The legislature has the undoubted power to create the respondent municipality; and it would seem that it would require no argument to sustain the holding that any power necessary to effectuate the general purpose of the grant is incident to the enumerated powers. That fresh fish and frozen fish are items of commerce and will require warehousing, and in time preparation for shipment and reshipment by rail or water, is a matter of common knowledge. It is equally evident that they cannot be warehoused, stored or reshipped without resort to artificial methods. To charge this product with the cost of icing or freezing is, in our judgment, a necessary incident to its transmission,' and is well within the grant of power to provide “wharves, rail and water transfer, and terminal facilities.” In other words, the power is commensurate with the necessity to so care for a product as to keep it in condition for transfer and shipment. Nor does it follow that the commission may maintain a sawmill and box factory or a cooperage plant because the product must be shipped in boxes or barrels, or operate a plant for the manufacture of tackle, boats, and ship’s goods. These things are all incident to the fishing business, whereas, the things now complained of are incident to the warehousing and keeping of the product that is to be shipped while in the warehouse. The commission is threatening to do no more than any up-to-date operator of a private dock, or one who had his own docking facilities, would do. Counsel say:
“The regular fishermen and fish companies have their own plants and operate the sharp freezing and cold storage plant*263 process as a part of their business. These and the ice companies have spent hundreds of thousands of dollars in Seattle building and equipping plants of this character.”

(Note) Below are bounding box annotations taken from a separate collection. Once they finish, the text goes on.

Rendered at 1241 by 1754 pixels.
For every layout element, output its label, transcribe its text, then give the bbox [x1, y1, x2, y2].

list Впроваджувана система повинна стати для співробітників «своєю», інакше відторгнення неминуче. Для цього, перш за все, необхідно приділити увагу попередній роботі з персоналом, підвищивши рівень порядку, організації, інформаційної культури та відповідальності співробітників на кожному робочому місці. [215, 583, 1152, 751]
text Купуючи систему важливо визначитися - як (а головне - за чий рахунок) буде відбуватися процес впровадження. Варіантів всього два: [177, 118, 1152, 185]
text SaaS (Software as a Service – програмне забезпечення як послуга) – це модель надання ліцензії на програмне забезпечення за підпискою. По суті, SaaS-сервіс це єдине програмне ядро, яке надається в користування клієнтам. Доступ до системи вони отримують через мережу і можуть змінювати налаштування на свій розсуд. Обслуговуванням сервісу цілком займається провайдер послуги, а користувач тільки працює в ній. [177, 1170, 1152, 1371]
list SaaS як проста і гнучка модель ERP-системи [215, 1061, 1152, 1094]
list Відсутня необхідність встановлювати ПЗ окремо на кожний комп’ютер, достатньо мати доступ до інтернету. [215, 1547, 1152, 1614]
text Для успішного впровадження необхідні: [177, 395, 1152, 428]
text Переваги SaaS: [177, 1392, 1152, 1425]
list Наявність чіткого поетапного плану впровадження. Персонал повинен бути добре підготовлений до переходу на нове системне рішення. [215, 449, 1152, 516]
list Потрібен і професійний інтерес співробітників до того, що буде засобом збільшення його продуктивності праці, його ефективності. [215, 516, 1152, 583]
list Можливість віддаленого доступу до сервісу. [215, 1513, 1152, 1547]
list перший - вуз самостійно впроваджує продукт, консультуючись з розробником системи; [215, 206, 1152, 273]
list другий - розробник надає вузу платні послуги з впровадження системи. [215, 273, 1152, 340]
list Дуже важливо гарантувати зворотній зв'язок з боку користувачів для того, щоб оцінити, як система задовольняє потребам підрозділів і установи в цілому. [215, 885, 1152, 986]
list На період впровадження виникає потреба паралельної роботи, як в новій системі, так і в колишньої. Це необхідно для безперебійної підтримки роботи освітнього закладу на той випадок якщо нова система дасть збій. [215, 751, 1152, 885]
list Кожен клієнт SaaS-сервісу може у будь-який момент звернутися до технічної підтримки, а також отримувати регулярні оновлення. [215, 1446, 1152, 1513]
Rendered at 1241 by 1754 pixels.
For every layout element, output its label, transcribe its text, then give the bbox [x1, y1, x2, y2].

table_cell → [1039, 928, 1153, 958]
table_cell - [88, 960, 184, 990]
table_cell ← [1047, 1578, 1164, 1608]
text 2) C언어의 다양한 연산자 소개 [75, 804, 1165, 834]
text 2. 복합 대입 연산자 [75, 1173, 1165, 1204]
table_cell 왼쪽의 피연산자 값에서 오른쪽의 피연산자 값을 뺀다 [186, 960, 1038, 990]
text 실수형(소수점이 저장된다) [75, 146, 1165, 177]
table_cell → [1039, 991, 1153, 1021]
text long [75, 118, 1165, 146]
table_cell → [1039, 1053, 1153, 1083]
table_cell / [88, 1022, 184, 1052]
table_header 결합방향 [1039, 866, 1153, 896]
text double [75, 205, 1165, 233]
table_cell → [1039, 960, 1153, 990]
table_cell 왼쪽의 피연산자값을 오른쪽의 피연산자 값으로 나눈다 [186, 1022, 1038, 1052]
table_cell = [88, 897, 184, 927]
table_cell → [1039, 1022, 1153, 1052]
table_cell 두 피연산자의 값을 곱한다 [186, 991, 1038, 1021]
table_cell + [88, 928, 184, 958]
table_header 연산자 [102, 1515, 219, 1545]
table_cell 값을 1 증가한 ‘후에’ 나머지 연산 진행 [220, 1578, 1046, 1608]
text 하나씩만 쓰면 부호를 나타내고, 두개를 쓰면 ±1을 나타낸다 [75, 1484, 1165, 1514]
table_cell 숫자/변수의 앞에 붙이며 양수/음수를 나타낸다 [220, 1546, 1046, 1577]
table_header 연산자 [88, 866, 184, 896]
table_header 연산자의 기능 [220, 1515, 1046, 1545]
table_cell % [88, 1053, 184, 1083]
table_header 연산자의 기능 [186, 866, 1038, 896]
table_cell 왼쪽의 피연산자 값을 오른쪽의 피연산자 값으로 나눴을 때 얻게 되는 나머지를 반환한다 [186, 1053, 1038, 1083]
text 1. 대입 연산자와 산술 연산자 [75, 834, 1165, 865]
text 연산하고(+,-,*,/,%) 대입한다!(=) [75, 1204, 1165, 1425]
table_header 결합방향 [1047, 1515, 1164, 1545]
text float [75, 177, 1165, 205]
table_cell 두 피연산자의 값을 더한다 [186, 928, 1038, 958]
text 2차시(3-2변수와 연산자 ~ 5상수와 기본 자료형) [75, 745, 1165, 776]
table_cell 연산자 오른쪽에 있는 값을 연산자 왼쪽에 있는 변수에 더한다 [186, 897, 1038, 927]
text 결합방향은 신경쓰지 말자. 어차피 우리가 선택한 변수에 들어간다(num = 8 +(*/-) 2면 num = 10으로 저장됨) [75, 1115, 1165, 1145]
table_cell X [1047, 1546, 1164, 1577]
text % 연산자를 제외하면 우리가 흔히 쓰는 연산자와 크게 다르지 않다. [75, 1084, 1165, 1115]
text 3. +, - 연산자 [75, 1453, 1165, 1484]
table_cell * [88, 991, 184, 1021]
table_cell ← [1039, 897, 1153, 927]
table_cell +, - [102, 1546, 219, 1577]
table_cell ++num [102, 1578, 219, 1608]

Appellants’ argument in this regard, when summed up, is that the legislature never intended to put the commission in competition with those who manufacture ice or maintain cold storage warehouses. To carry the contention to its logical conclusion, we would have to hold that the commission could not even build docks and wharves because others are already engaged in the business. Whenever the public assumes to operate a public utility—since Munn v. Illinois, 94 U. S. 113, a warehouse has been held to be such utility—it necessarily comes in competition with private ownership. We know of no cases, nor do we think any can be found, that would deny an exercise of the right of sovereignty, either directly or by delegated authority, because it would be destructive of some private enterprise.
Counsel maintain that the building of a cold storage plant and the manufacture of ice is not within the “comprehensive scheme” submitted to the voters. Having held that the power is within the terms and the implications of the law, we shall not pursue this contention. Then, too, it will be time enough to inquire into the right of the commission to sell ice as a market commodity when the case is properly before us.
We find no error. The decree of the lower court is affirmed.
Morris, C. J., Mount, Main, Holcomb, Fullerton, and Ellis, JJ., concur.